Puesto que El lado bueno de las cosas
está propuesta desde el ángulo de la comedia –a pesar de los tintes dramáticos que
asoman en su primer tercio–, el cambio de perspectiva del film debe aceptarse
con menos inconvenientes que en la otra. Su desenlace no es, en absoluto, menos
obvio que aquel. Sin embargo, la ligereza con que se nos presenta sí se consiente
menor autoridad moral. El protagonista debe afrontar la vida con optimismo si quiere superar su enfermedad mental. Si el espectador pretende participar de la película debe cumplir a su vez con las reglas del género y disfrutar así de la
utopía regeneradora que propone. Basta con atender al curso que sigue el personaje
de Ronnie, el amigo de Pat cuyos instintos agresivos –causados por la presión
de la vida familiar– se evaporan en el aire con extraordinaria facilidad.

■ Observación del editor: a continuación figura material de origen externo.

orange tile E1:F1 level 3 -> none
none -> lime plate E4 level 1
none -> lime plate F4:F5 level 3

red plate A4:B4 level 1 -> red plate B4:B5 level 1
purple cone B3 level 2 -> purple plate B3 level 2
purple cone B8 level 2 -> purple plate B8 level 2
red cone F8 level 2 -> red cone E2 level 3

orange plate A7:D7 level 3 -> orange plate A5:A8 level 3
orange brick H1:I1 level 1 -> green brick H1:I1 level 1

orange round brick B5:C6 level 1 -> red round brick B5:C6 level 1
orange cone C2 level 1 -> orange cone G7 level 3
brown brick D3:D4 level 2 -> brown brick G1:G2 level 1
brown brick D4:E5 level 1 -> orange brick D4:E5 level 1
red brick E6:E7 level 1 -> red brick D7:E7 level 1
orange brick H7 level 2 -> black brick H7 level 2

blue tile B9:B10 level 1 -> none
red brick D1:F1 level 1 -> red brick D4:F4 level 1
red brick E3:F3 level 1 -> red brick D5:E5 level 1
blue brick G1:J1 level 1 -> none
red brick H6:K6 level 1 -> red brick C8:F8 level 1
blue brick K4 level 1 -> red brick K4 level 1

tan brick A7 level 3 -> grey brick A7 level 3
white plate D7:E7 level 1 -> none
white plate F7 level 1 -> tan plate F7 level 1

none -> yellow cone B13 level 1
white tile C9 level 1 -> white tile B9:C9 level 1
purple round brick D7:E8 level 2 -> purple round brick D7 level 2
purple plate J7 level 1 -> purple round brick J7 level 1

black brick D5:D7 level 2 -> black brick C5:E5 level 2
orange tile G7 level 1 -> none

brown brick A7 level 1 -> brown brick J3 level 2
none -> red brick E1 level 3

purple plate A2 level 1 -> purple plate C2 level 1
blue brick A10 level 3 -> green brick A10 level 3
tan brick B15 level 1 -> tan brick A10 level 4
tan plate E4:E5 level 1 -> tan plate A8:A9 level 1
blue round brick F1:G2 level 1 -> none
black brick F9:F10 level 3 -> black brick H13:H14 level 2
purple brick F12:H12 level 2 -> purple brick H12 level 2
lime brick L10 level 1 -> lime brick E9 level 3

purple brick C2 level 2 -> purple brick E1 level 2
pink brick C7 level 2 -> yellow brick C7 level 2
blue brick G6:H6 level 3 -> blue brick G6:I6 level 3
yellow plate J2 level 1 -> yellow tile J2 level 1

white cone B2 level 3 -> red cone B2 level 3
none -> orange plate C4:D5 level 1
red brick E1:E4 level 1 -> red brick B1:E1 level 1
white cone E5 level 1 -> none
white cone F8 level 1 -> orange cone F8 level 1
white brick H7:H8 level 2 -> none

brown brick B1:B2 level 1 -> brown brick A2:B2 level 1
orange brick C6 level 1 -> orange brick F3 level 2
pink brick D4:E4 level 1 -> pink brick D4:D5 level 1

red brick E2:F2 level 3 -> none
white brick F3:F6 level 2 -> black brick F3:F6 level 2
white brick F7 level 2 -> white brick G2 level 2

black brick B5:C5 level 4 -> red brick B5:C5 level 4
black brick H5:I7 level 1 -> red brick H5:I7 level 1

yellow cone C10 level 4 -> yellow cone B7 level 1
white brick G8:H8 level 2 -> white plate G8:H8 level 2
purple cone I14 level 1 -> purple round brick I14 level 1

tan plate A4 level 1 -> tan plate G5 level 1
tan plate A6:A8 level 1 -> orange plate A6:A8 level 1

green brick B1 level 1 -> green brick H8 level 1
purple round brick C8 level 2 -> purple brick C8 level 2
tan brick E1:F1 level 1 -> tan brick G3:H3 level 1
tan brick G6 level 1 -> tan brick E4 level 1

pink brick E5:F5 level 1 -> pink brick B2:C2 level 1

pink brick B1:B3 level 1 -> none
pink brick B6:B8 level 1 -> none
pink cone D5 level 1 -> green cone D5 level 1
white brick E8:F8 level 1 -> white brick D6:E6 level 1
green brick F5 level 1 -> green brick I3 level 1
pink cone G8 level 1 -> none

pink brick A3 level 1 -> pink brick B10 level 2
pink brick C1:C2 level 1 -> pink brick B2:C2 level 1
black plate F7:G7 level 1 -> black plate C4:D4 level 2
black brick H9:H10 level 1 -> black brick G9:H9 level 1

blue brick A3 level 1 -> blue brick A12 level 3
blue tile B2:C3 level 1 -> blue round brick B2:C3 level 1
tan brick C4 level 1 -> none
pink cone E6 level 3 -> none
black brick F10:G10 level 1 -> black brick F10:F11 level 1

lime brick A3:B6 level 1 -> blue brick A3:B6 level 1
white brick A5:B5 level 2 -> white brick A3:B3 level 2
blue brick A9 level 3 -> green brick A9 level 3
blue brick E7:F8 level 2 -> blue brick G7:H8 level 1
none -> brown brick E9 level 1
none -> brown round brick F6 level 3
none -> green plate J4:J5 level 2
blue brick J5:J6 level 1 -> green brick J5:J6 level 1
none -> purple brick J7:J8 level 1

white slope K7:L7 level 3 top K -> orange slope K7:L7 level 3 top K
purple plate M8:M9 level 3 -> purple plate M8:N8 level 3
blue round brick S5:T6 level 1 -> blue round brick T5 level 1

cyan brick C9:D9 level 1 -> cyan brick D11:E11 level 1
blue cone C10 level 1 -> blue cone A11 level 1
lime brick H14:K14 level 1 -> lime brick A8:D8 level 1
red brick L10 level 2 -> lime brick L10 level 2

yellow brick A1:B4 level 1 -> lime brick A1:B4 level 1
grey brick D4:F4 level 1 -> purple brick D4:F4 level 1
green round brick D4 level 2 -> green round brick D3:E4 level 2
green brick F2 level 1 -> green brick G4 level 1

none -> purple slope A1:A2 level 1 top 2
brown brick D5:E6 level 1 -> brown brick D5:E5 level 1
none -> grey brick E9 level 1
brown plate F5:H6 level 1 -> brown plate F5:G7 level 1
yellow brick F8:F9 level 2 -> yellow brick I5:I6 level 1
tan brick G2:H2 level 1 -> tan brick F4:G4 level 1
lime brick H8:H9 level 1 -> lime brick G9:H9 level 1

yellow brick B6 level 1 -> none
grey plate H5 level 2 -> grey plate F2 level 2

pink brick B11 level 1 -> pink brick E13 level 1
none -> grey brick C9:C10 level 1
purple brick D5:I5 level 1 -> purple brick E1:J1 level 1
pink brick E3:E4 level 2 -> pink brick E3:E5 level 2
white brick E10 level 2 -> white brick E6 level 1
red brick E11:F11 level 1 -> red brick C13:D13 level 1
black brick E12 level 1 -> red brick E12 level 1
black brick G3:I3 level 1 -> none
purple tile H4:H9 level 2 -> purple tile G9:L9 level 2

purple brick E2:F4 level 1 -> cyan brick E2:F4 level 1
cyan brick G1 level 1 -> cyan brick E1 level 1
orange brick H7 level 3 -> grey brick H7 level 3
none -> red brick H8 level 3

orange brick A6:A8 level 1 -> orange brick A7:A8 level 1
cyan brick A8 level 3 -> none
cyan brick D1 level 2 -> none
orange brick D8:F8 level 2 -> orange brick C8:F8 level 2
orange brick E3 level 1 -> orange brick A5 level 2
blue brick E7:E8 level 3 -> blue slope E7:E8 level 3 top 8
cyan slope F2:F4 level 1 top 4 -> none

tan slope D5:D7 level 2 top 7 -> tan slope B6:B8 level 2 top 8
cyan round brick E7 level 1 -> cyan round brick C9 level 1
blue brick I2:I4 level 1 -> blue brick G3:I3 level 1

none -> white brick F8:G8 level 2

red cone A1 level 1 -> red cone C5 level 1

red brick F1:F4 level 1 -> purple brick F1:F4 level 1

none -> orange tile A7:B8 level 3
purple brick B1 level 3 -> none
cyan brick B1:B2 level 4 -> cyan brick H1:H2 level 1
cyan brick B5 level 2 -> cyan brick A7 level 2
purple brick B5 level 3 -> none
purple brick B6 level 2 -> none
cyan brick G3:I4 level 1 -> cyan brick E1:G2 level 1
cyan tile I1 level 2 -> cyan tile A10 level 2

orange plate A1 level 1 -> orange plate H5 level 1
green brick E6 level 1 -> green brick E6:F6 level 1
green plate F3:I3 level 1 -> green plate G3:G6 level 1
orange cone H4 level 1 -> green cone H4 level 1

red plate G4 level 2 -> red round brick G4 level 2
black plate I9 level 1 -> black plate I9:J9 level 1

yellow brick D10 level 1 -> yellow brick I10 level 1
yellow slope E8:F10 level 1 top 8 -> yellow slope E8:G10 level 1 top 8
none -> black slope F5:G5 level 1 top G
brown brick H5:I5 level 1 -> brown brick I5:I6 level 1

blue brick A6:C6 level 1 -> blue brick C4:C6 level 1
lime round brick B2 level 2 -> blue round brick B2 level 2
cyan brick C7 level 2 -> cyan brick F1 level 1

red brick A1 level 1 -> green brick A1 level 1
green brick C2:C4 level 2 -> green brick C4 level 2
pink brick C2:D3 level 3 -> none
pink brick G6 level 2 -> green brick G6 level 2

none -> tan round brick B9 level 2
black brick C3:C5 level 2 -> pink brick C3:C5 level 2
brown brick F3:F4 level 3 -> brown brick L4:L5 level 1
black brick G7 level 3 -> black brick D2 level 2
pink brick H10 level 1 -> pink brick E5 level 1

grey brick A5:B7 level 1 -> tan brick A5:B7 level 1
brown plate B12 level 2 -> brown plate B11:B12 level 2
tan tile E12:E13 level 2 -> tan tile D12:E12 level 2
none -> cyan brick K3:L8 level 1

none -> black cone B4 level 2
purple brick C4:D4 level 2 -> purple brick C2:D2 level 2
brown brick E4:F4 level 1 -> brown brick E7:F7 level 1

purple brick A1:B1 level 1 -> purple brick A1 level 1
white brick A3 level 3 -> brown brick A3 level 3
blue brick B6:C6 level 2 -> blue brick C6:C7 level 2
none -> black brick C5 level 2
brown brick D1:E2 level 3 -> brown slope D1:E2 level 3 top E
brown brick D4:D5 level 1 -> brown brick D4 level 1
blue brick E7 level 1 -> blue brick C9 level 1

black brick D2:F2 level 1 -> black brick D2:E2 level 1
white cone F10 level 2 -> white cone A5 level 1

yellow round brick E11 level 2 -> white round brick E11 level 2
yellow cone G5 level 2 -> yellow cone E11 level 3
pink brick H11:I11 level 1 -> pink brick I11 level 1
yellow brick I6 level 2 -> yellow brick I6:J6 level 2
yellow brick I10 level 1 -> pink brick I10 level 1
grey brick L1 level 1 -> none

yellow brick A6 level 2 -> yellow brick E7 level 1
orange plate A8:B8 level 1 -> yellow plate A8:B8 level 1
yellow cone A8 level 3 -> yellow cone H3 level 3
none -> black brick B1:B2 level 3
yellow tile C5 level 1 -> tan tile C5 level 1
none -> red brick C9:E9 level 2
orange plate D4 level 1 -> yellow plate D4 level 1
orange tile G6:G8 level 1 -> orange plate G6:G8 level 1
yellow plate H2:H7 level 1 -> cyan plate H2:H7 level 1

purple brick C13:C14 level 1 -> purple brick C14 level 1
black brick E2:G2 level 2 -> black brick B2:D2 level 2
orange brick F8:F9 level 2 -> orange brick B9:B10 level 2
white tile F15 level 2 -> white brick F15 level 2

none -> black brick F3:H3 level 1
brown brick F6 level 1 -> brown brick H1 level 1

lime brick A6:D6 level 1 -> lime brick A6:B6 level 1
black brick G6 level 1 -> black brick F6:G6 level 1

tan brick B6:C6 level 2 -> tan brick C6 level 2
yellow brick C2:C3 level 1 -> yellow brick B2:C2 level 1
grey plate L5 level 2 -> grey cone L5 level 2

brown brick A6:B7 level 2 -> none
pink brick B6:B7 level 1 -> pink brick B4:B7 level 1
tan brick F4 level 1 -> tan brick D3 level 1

En cierto modo, El lado bueno de las cosas
podría haber sido una sátira perversa de la clase media norteamericana. Otra American beauty (Sam Mendes, 1999), por
ejemplo. No me cabe duda que el humor y el talento de David O. Russell
conspirarían en secreto hacia esa dirección. Por ello el film alcanza un
vínculo tan satisfactorio con todo tipo de espectadores, porque en su mansa
aceptación de lo convencional se intuye una voluntariedad que a veces el
cineasta comparte con nosotros. A lo largo de su proceso de recuperación, Pat
desechará leer obras maestras como Adiós a las
armas debido a sus finales dramáticos. Cuando es invitado a una cena entre amigos elige ponerse la camiseta de su héroe deportivo, ya que esta le hace sentir
más seguro ante los demás. Paso a paso, el film abandona su escepticismo y
abraza de esa manera el mensaje bienintencionado que justifica su realización. En
favor del cineasta hay que reconocer una espectacular dirección de actores –De Niro,
de nuevo, actúa–, un estilo de notable vitalidad y unos fantásticos
diálogos. Russell utiliza la banda sonora sin apabullar al espectador. Sabe
sacar partido de todos los secundarios –son geniales, por ejemplo, los padres
de Tiffany o el psicólogo forofo del fútbol–. Consigue que cada escena tenga
un vigoroso ritmo interno. Y factura, en definitiva, un producto modélico que
empieza en un sanatorio mental y termina en un travelling circular entre luces navideñas. Un regalo de cumpleaños.